Die Konsonanz- und Dissonanz-Spannungen haben übrigens direkte Auswirkungen auf die Ausführung der Vorschläge: Der konsonante Vorschlag in T. 3 sollte kurz und unbetont, der dissonante in T. 5 hingegen ausdrucksvoll, d. h. lang und betont gespielt werden.
In der Reprise wiederholt Bach diese sich in zwei Stufen steigernde Passage wörtlich (T. 97 und 99). Hier geht er jedoch noch einen Schritt weiter: In T. 101 und 103 wiederholt er das Motiv erneut, nun aber in einem neuen harmonischem Umfeld:
In T. 101 dissonieren Vorschlag und Hauptnote stark mit dem virtuellen Basso continuo (c2 zur Terz cis, b1 zum Grundton a), was eine weitere Steigerung der Spannung gegenüber T. 97 und 99 bedeutet. In T. 103, unserem Problemtakt, scheint die Situation jedoch wieder ähnlich wie in T. 5 zu sein. b1 dissoniert stark mit der Terz h, a1 etwas weniger stark mit dem Grundton g. Bach scheint also die Spannung nach T. 101 wieder ein wenig abbauen zu wollen. Wo liegt nun das Problem?
Die Vorschlagsnote b1 weist eine Besonderheit auf. T. 103 wendet sich in T. 104 in seine Zieltonart, C-dur. Das b1 ist im Tonvorrat dieser Zieltonart nicht enthalten, was – zusätzlich zu den beschriebenen Reibungen mit der virtuellen Harmonik – den fremden Klang dieser Vorschlagsnote erklärt. An den Parallelstellen hingegen war die Vorschlagsnote jeweils Teil des Tonvorrates der Zieltonart im Folgetakt. Bei der Edition drängte sich daher die Frage auf, ob die Quelle an dieser Stelle möglicherweise irrt. Meinte Bach h1 statt b1? Hatte er eine „harmonisch entspannte“ Lösung (ähnlich wie in T. 3) im Blick, bei welcher der Vorschlag h1 mit dem virtuellen Basso continuo harmoniert?

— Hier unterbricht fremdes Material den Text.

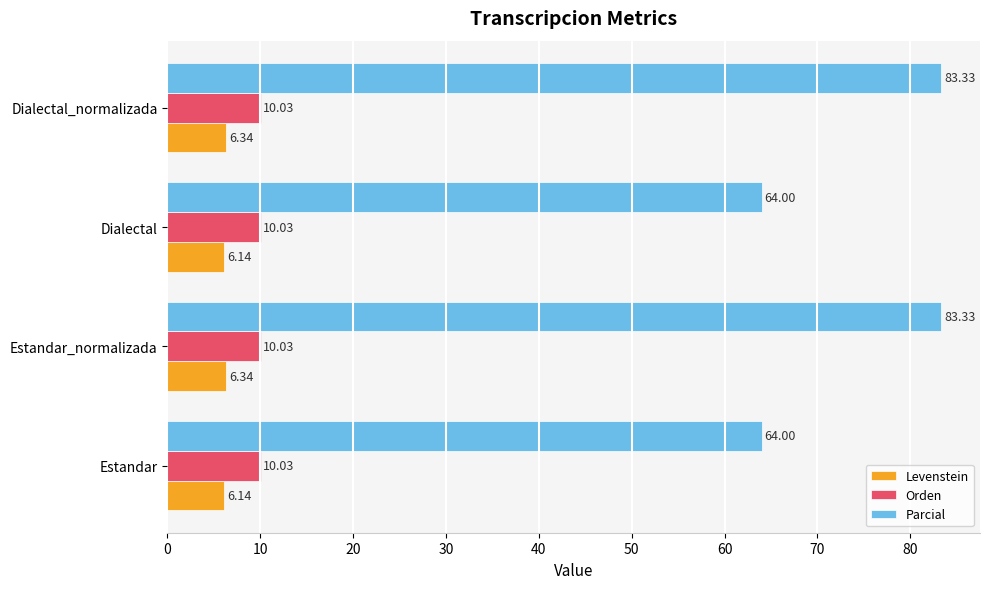

Which series changed the most between Estandar and Estandar_normalizada?

Parcial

Möglich ist es. Es wäre denkbar, dass Bach im verschollenen Autograph ausdrücklich ein ♮ notierte, das im Notenstich der Erstausgabe versehentlich zu einem ♭-Vorzeichen umgedeutet wurde.

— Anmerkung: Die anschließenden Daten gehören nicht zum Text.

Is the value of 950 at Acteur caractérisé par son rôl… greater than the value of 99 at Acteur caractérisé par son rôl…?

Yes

Dennoch: wir kommen um das ♭-Vorzeichen im Erstdruck nicht herum. Hätte sich eine zweite Quelle – idealerweise ein Autograph – erhalten, könnten wir eine der beiden Lesarten dort bestätigt finden. So, auf der Grundlage einer einzigen Quelle, schien uns die einzige Lösung, die Fassung gemäß Erstausgabe (b1) in den Haupttext zu stellen und in einer Fußnote auf das mögliche h1 hinzuweisen. Ob Bach die zahmere oder die überraschende, spannungsreichere favorisiert hätte – wir können es nicht mit letzter Sicherheit entscheiden.